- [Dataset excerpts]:

--- --- ---

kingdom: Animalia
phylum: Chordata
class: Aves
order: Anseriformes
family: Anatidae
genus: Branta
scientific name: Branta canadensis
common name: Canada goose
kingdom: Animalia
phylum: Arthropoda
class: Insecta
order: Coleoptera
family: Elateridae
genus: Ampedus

--- --- ---

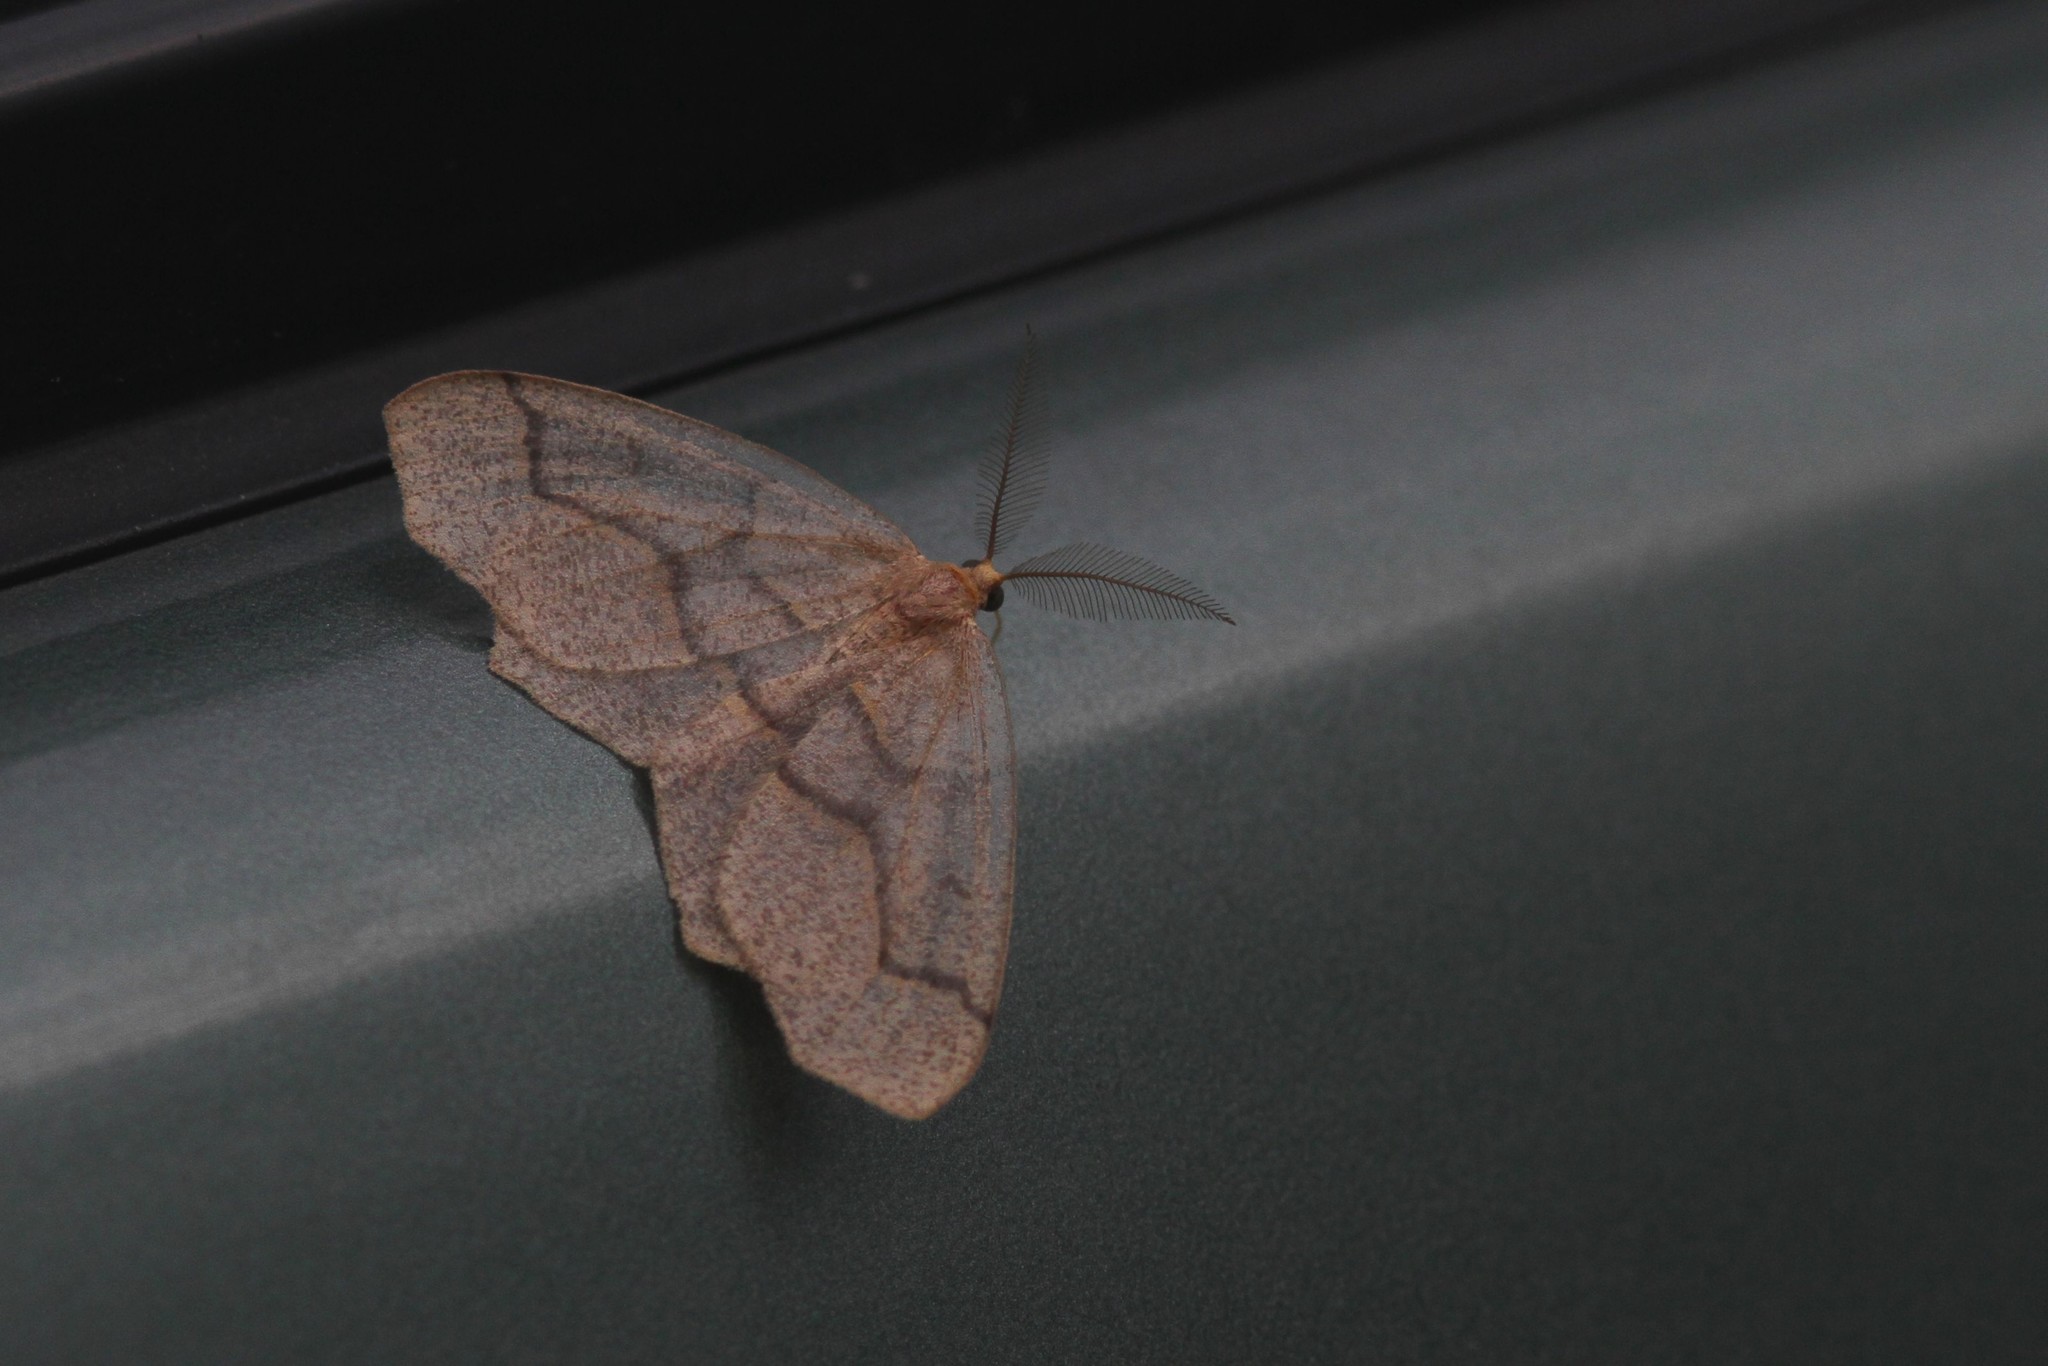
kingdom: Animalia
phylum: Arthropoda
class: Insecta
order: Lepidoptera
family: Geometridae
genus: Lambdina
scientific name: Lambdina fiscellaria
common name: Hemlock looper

--- --- ---

- [BRIEF]: Pull out, unchanged, the rows above from the line containing "phylum: Chordata" through the line containing "family: Elateridae", including both of those lines.

- [TASK RESPONSE]:
phylum: Chordata
class: Aves
order: Anseriformes
family: Anatidae
genus: Branta
scientific name: Branta canadensis
common name: Canada goose
kingdom: Animalia
phylum: Arthropoda
class: Insecta
order: Coleoptera
family: Elateridae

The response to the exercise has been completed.